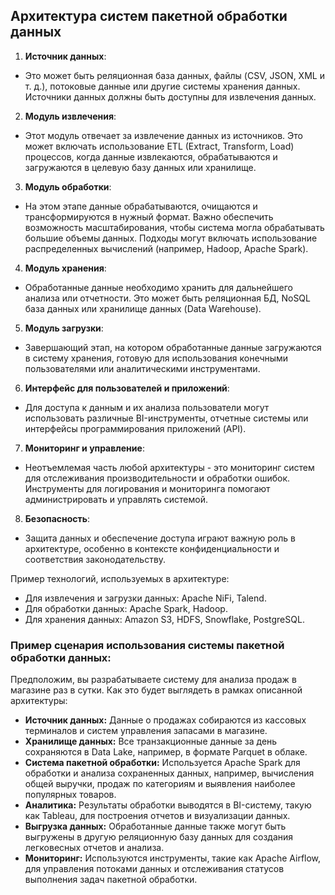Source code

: ## Архитектура систем пакетной обработки данных

1. **Источник данных**:
- Это может быть реляционная база данных, файлы (CSV, JSON, XML и т. д.), потоковые данные или другие системы хранения данных. Источники данных должны быть доступны для извлечения данных.

2. **Модуль извлечения**:
- Этот модуль отвечает за извлечение данных из источников. Это может включать использование ETL (Extract, Transform, Load) процессов, когда данные извлекаются, обрабатываются и загружаются в целевую базу данных или хранилище.

3. **Модуль обработки**:
- На этом этапе данные обрабатываются, очищаются и трансформируются в нужный формат. Важно обеспечить возможность масштабирования, чтобы система могла обрабатывать большие объемы данных. Подходы могут включать использование распределенных вычислений (например, Hadoop, Apache Spark).

4. **Модуль хранения**:
- Обработанные данные необходимо хранить для дальнейшего анализа или отчетности. Это может быть реляционная БД, NoSQL база данных или хранилище данных (Data Warehouse).

5. **Модуль загрузки**:
- Завершающий этап, на котором обработанные данные загружаются в систему хранения, готовую для использования конечными пользователями или аналитическими инструментами.

6. **Интерфейс для пользователей и приложений**:
- Для доступа к данным и их анализа пользователи могут использовать различные BI-инструменты, отчетные системы или интерфейсы программирования приложений (API).

7. **Мониторинг и управление**:
- Неотъемлемая часть любой архитектуры - это мониторинг систем для отслеживания производительности и обработки ошибок. Инструменты для логирования и мониторинга помогают администрировать и управлять системой.

8. **Безопасность**:
- Защита данных и обеспечение доступа играют важную роль в архитектуре, особенно в контексте конфиденциальности и соответствия законодательству.

Пример технологий, используемых в архитектуре:
- Для извлечения и загрузки данных: Apache NiFi, Talend.
- Для обработки данных: Apache Spark, Hadoop.
- Для хранения данных: Amazon S3, HDFS, Snowflake, PostgreSQL.

### Пример сценария использования системы пакетной обработки данных:
Предположим, вы разрабатываете систему для анализа продаж в магазине раз в сутки. Как это будет выглядеть в рамках описанной архитектуры:
- **Источник данных:** Данные о продажах собираются из кассовых терминалов и систем управления запасами в магазине.
- **Хранилище данных:** Все транзакционные данные за день сохраняются в Data Lake, например, в формате Parquet в облаке.
- **Система пакетной обработки:** Используется Apache Spark для обработки и анализа сохраненных данных, например, вычисления общей выручки, продаж по категориям и выявления наиболее популярных товаров.
- **Аналитика:** Результаты обработки выводятся в BI-систему, такую как Tableau, для построения отчетов и визуализации данных.
- **Выгрузка данных:** Обработанные данные также могут быть выгружены в другую реляционную базу данных для создания легковесных отчетов и анализа.
- **Мониторинг:** Используются инструменты, такие как Apache Airflow, для управления потоками данных и отслеживания статусов выполнения задач пакетной обработки.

■ ■ ■ ■ ■ ■ ■

● **Work request**
Format the listing above as a Markdown table with the columns "Number" and "Content", putting each non-blank line in its own numbered row and leaving out the pictures.

● **Expected output**
| Number | Content |
|---|---|
| 1 | Source code |
| 2 | : ## Архитектура систем пакетной обработки данных |
| 3 | 1. **Источник данных**: |
| 4 | - Это может быть реляционная база данных, файлы (CSV, JSON, XML и т. д.), потоковые данные или другие системы хранения данных. Источники данных должны быть доступны для извлечения данных. |
| 5 | 2. **Модуль извлечения**: |
| 6 | - Этот модуль отвечает за извлечение данных из источников. Это может включать использование ETL (Extract, Transform, Load) процессов, когда данные извлекаются, обрабатываются и загружаются в целевую базу данных или хранилище. |
| 7 | 3. **Модуль обработки**: |
| 8 | - На этом этапе данные обрабатываются, очищаются и трансформируются в нужный формат. Важно обеспечить возможность масштабирования, чтобы система могла обрабатывать большие объемы данных. Подходы могут включать использование распределенных вычислений (например, Hadoop, Apache Spark). |
| 9 | 4. **Модуль хранения**: |
| 10 | - Обработанные данные необходимо хранить для дальнейшего анализа или отчетности. Это может быть реляционная БД, NoSQL база данных или хранилище данных (Data Warehouse). |
| 11 | 5. **Модуль загрузки**: |
| 12 | - Завершающий этап, на котором обработанные данные загружаются в систему хранения, готовую для использования конечными пользователями или аналитическими инструментами. |
| 13 | 6. **Интерфейс для пользователей и приложений**: |
| 14 | - Для доступа к данным и их анализа пользователи могут использовать различные BI-инструменты, отчетные системы или интерфейсы программирования приложений (API). |
| 15 | 7. **Мониторинг и управление**: |
| 16 | - Неотъемлемая часть любой архитектуры - это мониторинг систем для отслеживания производительности и обработки ошибок. Инструменты для логирования и мониторинга помогают администрировать и управлять системой. |
| 17 | 8. **Безопасность**: |
| 18 | - Защита данных и обеспечение доступа играют важную роль в архитектуре, особенно в контексте конфиденциальности и соответствия законодательству. |
| 19 | Пример технологий, используемых в архитектуре: |
| 20 | - Для извлечения и загрузки данных: Apache NiFi, Talend. |
| 21 | - Для обработки данных: Apache Spark, Hadoop. |
| 22 | - Для хранения данных: Amazon S3, HDFS, Snowflake, PostgreSQL. |
| 23 | ### Пример сценария использования системы пакетной обработки данных: |
| 24 | Предположим, вы разрабатываете систему для анализа продаж в магазине раз в сутки. Как это будет выглядеть в рамках описанной архитектуры: |
| 25 | - **Источник данных:** Данные о продажах собираются из кассовых терминалов и систем управления запасами в магазине. |
| 26 | - **Хранилище данных:** Все транзакционные данные за день сохраняются в Data Lake, например, в формате Parquet в облаке. |
| 27 | - **Система пакетной обработки:** Используется Apache Spark для обработки и анализа сохраненных данных, например, вычисления общей выручки, продаж по категориям и выявления наиболее популярных товаров. |
| 28 | - **Аналитика:** Результаты обработки выводятся в BI-систему, такую как Tableau, для построения отчетов и визуализации данных. |
| 29 | - **Выгрузка данных:** Обработанные данные также могут быть выгружены в другую реляционную базу данных для создания легковесных отчетов и анализа. |
| 30 | - **Мониторинг:** Используются инструменты, такие как Apache Airflow, для управления потоками данных и отслеживания статусов выполнения задач пакетной обработки. |